Summary by Tim Miller 5 years ago
Read this because it was cited by Zhang et al. 2017 and the title looked interesting. The setting is machine translation where you have pairs in one domain (europarl) but need to do translation in another (biomed). They quantify how much of the performance loss is due to vocabulary differences in the two domains. First, an oracle is created which using both domains to train. Second, an OOV oracle is created that removes words that their mining approach could not possibly find, to see what the essential limit of their approach is.

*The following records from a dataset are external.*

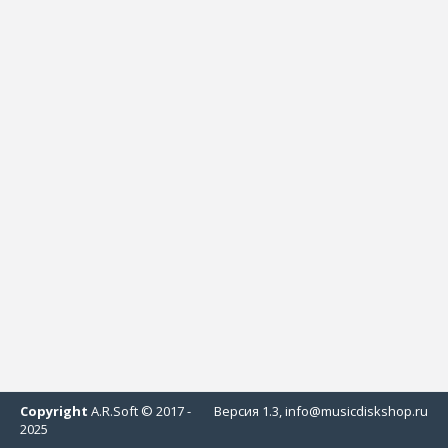
Copyright
A.R.Soft © 2017 -
Версия 1.3, info@musicdiskshop.ru
2025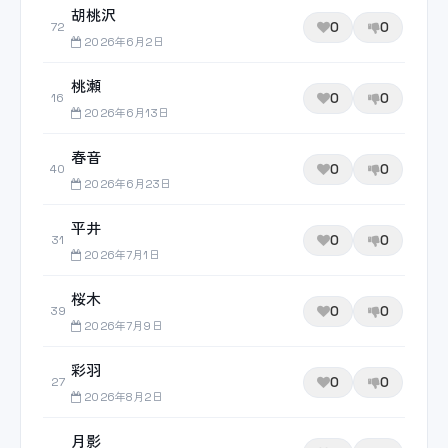
胡桃沢
0
0
72
2026年6月2日
桃瀬
0
0
16
2026年6月13日
春音
0
0
40
2026年6月23日
平井
0
0
31
2026年7月1日
桜木
0
0
39
2026年7月9日
彩羽
0
0
27
2026年8月2日
月影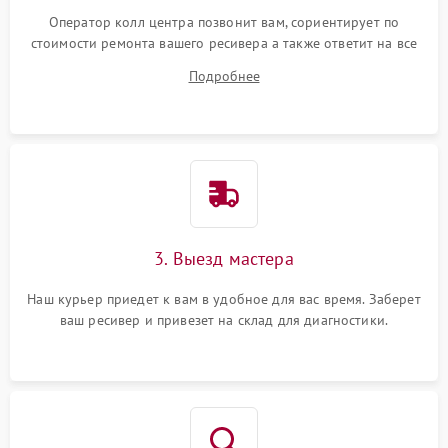
Оператор колл центра позвонит вам, сориентирует по
стоимости ремонта вашего ресивера а также ответит на все
ваши вопросы.
Подробнее
3. Выезд мастера
Наш курьер приедет к вам в удобное для вас время. Заберет
ваш ресивер и привезет на склад для диагностики.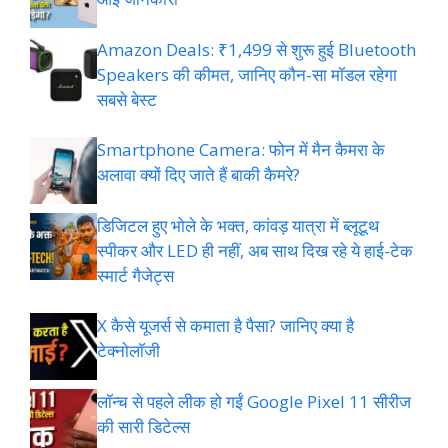
Amazon Deals: ₹1,499 से शुरू हुई Bluetooth
Speakers की कीमत, जानिए कौन-सा मॉडल रहेगा
सबसे बेस्ट
Smartphone Camera: फोन में मैन कैमरा के
अलावा क्यों दिए जाते हैं बाकी कैमरे?
डिजिटल हुए भोले के भक्त, कांवड़ यात्रा में ब्लूटूथ
स्पीकर और LED ही नहीं, अब साथ दिख रहे ये हाई-टेक
स्मार्ट गैजेट्स
X कैसे यूजर्स से कमाता है पैसा? जानिए क्या है
टेक्नोलॉजी
लॉन्च से पहले लीक हो गईं Google Pixel 11 सीरीज
की सारी डिटेल्स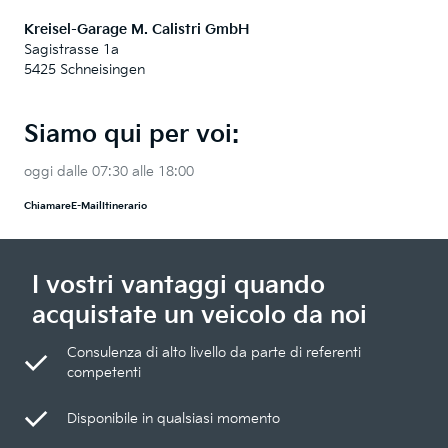
Kreisel-Garage M. Calistri GmbH
Sagistrasse 1a
5425 Schneisingen
Siamo qui per voi:
oggi dalle 07:30 alle 18:00
Chiamare
E-Mail
Itinerario
I vostri vantaggi quando
acquistate un veicolo da noi
Consulenza di alto livello da parte di referenti
competenti
Disponibile in qualsiasi momento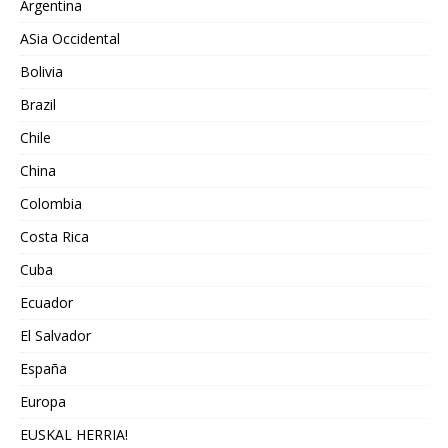
Argentina
ASia Occidental
Bolivia
Brazil
Chile
China
Colombia
Costa Rica
Cuba
Ecuador
El Salvador
España
Europa
EUSKAL HERRIA!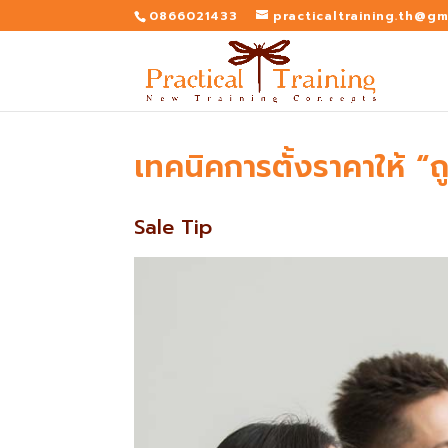
0866021433
practicaltraining.th@gm
เทคนิคการตั้งราคาให้ “ถู
Sale Tip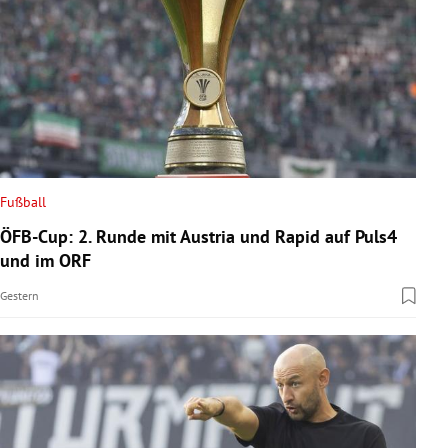
Fußball
ÖFB-Cup: 2. Runde mit Austria und Rapid auf Puls4
und im ORF
Gestern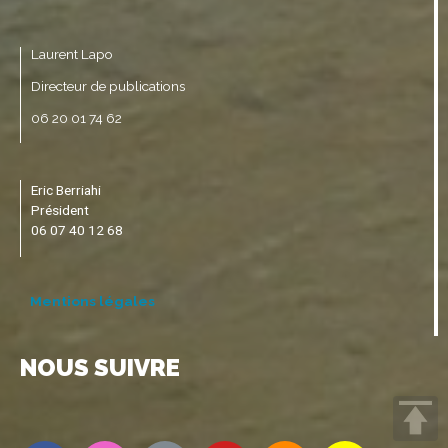
Laurent Lapo
Directeur de publications
06 20 01 74 62
Eric Berriahi
Président
06 07 40 12 68
Mentions légales
NOUS SUIVRE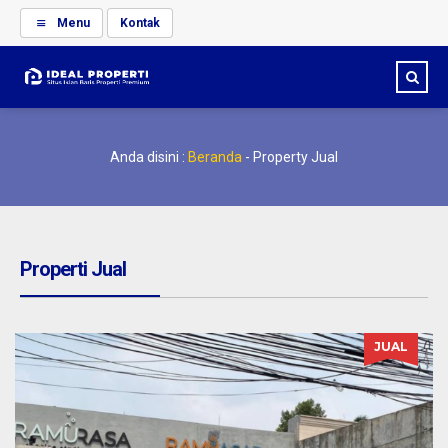
Menu
Kontak
Anda disini :
Beranda
-
Property Jual
Properti Jual
JUAL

Their approach, then, uses non-parallel domain texts to create word similarity matrices for new terms. They compute a context based similarity matrix first. This involves creating feature vectors for each word based on the contexts in which it appears, and then computing similarity between all word pairs. Then they create an orthography-based similarity matrix using character n-grams within each word as a feature vector and computing similarity between all word pairs. They sum these matrices to get similarity matrix. They build a bipartite graph between existing word pairs where word in source language is connected to its translation words with edge weighted by unigram translation probability. This graph is reduced to single pairs (one edge between word pairs) with the Hungarian algorithm, and they use CCA to estimate the projection using these training pairs (one projection for each language). These projections are then applied to _all_ words to get new word representations. They then explore a few ways to integrate these new scores with existing MT systems, and find that they don't get improvement just by calling them scores, they also need to add features indicating when they are real scores and when they are mined scores.